All those concerned about preserving our ancient past felt a chill down the spine upon hearing the news of Donny George’s sudden passing. Whether or not they knew him in person, a sense of loss was palpable within the community. On March 11, 2011, we lost a colleague and a friend. We also lost an eloquent advocate and a powerful—if gentle—warrior in the fight against the destruction of cultural heritage.

I met Donny for the first time at the 2005 AIA Annual Meeting in Boston. (Six years later this past January, Donny emailed from this year’s Meeting in San Antonio to tell me he was disappointed that there was no SAFE booth there.) In between attending sessions, Donny found respite at the SAFE booth. There, we chatted about how best to accomplish our mission. At our first major event at the booth, Donny offered his encouragement: “The work that SAFE is doing is critical, not only for Iraq’s cultural heritage, but also for the heritage of all mankind. All those who enjoy the benefits of democracy have a duty to stand up and support those actions that will stop the destruction of history.” These words will stay with me forever.

Months later, SAFE was invited to spend a day in New York City with Donny and two of his colleagues from the Iraq Museum. We visited the New York Public Library and looked at some of their Ancient Near Eastern holdings, and shared an intimate dinner at one of our members’ apartment. At the end of the evening, Donny spoke about the dangers he faced, just to go to work. Every day, he said, his car had to take a different route to the Museum. As he expressed a sad uncertainty about the future, he invited us to visit Iraq one day. Donny had become a part of SAFE.

It was with great relief and joy that we welcomed Donny and his wife Najat to the US.,in a gathering of friends in 2007. That same day, Donny and Najat heard that his children, who were still in Damascus, would be joining them soon. The family had been separated in exile.

Donny’s interest in SAFE was not only in theory; he embraced our ideas with his time and action, and became a true partner. It was in this collaborative spirit that the Global Candlelight Vigil for the Iraq Museum was born. Since 2007, individuals and organizations around the world listened when Donny called on us to light a candle to memorialize the looting of the Iraq Museum: “Let’s gather together and see what we can do, so people will not forget what happened.” Donny also personally led vigils in New York and Chicago, and invited the staff of the Iraq Museum to join the campaign in 2007 and 2008.

Donny also participated in SAFE’s programs with a podcast interview, and two very special SAFE Tours in the halls of the Oriental Institute at the University of Chicago. Donny moved audiences at the Bancroft School and the Trinity Lutheran Church in Worcester, Massachusetts. In 2008, we were fortunate to have honored Donny with a SAFE Beacon Award.

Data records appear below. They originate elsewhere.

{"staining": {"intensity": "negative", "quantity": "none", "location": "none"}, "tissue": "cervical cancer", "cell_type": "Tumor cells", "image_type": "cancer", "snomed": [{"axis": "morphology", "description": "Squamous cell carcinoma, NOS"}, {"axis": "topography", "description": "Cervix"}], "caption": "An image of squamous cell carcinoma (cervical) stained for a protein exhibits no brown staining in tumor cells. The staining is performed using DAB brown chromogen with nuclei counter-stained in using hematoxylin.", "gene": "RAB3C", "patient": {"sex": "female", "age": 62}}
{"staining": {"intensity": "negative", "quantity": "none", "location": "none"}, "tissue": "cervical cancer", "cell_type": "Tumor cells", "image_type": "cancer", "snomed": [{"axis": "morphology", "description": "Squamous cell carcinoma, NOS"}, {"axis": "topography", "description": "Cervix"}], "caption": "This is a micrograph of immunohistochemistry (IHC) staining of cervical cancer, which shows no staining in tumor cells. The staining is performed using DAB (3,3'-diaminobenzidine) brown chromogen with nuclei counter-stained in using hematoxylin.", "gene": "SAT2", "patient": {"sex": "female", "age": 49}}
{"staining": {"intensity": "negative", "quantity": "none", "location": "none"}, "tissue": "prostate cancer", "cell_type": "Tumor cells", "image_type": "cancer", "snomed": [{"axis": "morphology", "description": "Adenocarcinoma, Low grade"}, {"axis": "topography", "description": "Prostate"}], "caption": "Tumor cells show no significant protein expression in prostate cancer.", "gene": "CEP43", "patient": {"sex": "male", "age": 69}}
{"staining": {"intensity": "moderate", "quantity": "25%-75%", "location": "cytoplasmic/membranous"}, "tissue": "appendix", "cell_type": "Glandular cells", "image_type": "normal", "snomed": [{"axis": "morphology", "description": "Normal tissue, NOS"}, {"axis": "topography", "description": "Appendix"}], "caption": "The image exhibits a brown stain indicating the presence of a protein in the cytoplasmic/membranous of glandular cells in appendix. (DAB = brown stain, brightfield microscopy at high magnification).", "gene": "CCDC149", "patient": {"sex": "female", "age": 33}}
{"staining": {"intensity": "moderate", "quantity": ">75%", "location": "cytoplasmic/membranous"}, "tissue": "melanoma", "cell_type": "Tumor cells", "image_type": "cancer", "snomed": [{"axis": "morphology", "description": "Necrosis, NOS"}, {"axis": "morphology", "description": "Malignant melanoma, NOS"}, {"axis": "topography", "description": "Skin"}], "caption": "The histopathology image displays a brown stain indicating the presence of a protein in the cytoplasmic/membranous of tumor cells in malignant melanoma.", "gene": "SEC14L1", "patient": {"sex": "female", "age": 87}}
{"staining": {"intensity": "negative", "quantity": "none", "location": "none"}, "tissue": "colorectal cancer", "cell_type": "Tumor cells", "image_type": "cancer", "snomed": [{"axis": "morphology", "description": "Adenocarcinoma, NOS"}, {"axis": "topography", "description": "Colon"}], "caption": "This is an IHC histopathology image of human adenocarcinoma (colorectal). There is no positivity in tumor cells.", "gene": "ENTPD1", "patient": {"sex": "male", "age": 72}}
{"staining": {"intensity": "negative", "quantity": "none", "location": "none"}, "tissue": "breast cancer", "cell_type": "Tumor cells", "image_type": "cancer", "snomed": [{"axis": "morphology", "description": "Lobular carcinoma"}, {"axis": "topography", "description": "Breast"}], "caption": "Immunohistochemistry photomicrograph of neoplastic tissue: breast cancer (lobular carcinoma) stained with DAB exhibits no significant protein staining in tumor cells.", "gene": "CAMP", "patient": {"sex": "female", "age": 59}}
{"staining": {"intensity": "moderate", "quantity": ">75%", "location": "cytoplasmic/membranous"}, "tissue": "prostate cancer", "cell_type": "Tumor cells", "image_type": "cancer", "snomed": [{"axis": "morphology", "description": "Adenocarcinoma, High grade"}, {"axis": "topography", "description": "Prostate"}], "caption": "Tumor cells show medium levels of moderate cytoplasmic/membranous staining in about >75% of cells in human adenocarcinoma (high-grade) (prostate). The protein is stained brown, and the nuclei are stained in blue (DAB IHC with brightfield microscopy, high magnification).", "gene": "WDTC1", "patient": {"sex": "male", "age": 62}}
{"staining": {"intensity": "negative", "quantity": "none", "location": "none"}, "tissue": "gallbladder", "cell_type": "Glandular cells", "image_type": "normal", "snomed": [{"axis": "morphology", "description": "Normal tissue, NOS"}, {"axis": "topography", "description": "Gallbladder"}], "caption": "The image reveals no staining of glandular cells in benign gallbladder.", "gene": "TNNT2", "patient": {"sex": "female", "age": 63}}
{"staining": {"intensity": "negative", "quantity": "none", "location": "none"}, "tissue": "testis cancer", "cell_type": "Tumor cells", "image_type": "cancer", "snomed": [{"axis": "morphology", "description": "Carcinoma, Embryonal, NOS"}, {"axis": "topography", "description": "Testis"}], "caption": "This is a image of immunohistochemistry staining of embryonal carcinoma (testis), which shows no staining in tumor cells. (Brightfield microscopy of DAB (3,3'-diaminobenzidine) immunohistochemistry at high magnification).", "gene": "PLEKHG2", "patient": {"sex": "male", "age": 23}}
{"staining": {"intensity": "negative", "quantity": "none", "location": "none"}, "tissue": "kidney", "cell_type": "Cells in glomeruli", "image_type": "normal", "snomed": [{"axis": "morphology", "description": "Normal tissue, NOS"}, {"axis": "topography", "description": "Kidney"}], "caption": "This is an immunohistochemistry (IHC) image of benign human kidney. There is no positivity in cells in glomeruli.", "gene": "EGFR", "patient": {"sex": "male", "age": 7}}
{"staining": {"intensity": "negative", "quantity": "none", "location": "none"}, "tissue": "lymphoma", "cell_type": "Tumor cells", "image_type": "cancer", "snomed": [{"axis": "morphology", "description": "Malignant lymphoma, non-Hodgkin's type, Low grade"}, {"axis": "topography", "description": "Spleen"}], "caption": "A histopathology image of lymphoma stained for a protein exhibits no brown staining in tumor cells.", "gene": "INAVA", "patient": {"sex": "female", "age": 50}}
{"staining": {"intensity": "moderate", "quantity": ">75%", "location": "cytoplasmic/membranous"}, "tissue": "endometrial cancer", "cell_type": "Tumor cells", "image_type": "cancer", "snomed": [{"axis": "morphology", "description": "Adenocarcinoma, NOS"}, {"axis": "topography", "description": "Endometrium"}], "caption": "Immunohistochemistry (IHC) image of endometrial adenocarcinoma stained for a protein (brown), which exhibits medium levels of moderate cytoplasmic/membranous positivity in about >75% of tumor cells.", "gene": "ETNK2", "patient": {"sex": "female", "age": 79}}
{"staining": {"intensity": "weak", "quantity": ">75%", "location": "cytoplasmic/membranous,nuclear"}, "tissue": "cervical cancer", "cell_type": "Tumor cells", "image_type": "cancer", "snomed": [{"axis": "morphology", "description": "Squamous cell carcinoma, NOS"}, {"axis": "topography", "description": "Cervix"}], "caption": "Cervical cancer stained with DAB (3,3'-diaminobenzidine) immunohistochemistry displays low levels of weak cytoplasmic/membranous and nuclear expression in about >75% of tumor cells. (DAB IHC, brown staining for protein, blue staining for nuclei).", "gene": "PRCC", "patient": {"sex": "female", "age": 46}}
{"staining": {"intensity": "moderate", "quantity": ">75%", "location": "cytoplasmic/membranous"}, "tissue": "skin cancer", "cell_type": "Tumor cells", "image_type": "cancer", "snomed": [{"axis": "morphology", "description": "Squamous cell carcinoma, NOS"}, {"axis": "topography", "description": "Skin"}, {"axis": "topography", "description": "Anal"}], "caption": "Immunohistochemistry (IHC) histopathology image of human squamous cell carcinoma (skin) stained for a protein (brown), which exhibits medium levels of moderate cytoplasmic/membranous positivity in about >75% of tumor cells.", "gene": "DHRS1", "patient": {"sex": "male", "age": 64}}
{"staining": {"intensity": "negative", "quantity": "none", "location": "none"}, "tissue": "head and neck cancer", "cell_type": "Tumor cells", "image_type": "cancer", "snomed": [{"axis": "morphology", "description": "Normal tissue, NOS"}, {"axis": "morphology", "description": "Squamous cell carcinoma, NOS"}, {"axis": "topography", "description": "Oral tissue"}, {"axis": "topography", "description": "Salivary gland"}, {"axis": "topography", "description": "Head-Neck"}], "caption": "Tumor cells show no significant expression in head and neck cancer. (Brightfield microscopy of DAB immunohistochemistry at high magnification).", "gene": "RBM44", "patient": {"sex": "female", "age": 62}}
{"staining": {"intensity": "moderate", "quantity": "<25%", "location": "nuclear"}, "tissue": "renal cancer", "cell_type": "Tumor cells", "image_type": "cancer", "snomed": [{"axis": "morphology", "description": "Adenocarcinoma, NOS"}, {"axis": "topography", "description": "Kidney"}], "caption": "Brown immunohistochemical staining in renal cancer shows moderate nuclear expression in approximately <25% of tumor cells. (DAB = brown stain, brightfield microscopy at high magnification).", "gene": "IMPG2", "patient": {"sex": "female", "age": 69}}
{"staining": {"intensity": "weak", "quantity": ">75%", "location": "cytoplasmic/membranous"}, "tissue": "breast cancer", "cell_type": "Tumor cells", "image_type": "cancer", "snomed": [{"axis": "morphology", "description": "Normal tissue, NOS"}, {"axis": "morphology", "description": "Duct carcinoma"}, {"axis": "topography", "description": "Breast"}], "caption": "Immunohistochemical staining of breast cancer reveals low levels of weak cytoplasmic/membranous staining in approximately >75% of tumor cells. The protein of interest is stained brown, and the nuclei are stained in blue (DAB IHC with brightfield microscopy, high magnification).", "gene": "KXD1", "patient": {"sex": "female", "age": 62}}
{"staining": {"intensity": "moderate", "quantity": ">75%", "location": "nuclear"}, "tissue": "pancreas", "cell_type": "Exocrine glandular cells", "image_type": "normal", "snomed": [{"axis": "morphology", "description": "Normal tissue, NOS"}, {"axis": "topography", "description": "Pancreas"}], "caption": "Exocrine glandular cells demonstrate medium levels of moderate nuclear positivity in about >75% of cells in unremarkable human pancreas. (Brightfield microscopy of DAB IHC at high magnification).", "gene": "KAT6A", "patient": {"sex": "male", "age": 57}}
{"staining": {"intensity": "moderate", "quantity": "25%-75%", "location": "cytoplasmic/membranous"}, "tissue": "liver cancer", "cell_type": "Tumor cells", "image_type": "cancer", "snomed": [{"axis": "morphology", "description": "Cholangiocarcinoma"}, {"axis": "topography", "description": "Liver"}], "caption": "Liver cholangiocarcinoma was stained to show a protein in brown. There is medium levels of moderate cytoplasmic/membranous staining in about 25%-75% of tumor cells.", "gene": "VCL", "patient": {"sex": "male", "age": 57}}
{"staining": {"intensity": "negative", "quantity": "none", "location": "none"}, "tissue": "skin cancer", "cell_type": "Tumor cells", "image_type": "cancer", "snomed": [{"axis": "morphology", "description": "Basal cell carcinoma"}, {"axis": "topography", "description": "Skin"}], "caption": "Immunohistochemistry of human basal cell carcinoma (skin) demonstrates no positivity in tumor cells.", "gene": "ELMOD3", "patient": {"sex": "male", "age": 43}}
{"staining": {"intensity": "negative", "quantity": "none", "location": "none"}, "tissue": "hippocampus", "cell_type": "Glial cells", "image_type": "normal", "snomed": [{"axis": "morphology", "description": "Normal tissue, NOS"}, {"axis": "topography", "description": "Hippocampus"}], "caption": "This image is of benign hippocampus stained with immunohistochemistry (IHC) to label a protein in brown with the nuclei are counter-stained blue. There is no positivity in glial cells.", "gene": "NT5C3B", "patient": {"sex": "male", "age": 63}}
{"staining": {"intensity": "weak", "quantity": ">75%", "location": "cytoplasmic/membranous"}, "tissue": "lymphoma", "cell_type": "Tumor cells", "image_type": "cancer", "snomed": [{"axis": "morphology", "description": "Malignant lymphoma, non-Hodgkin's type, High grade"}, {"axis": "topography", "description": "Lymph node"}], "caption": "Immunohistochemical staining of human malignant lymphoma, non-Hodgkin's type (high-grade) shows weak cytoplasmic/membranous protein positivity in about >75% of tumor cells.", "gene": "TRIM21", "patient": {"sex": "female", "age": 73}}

He was genuinely interested in our work. One of the most special moments, was when Donny took a train from Stony Brook to attend a SAFE meeting in New York City, and sat with us—academics, professionals and students alike—chatting, and plotting our next strategies and programs. No matter how mundane the topic being discussed was, Donny was engaged and offered to help. He was one of the earliest members on our Facebook group, and served as an Advisor.

Donny GeorgeDonny was concerned about Iraq’s cultural heritage, he also advocated publicly for the cultural heritage of other nations. On behalf of Cyprus, he wrote a letter in support of the inclusion of coins in the US/Cyprus bilateral agreement in 2007. Two years later, he added his name to a Statement of Concern and Appeal for International Cooperation to Save Ancient Kashgar.

One of Donny’s greatest concerns was to prevent what happened to the Iraq Museum from happening to any other museums, anywhere else. Just this February, Donny spoke to me about the Cairo Museum: “Yes it was so painful, renewing every moment of those days in Iraq Museum. I sent an e-mail to Dr Zahi Hawass, showing my solidarity, and offering any help they need through his blog.”

We will miss working with Donny, but we are thankful that the work that we did together and his message will always stay with us. We heard you.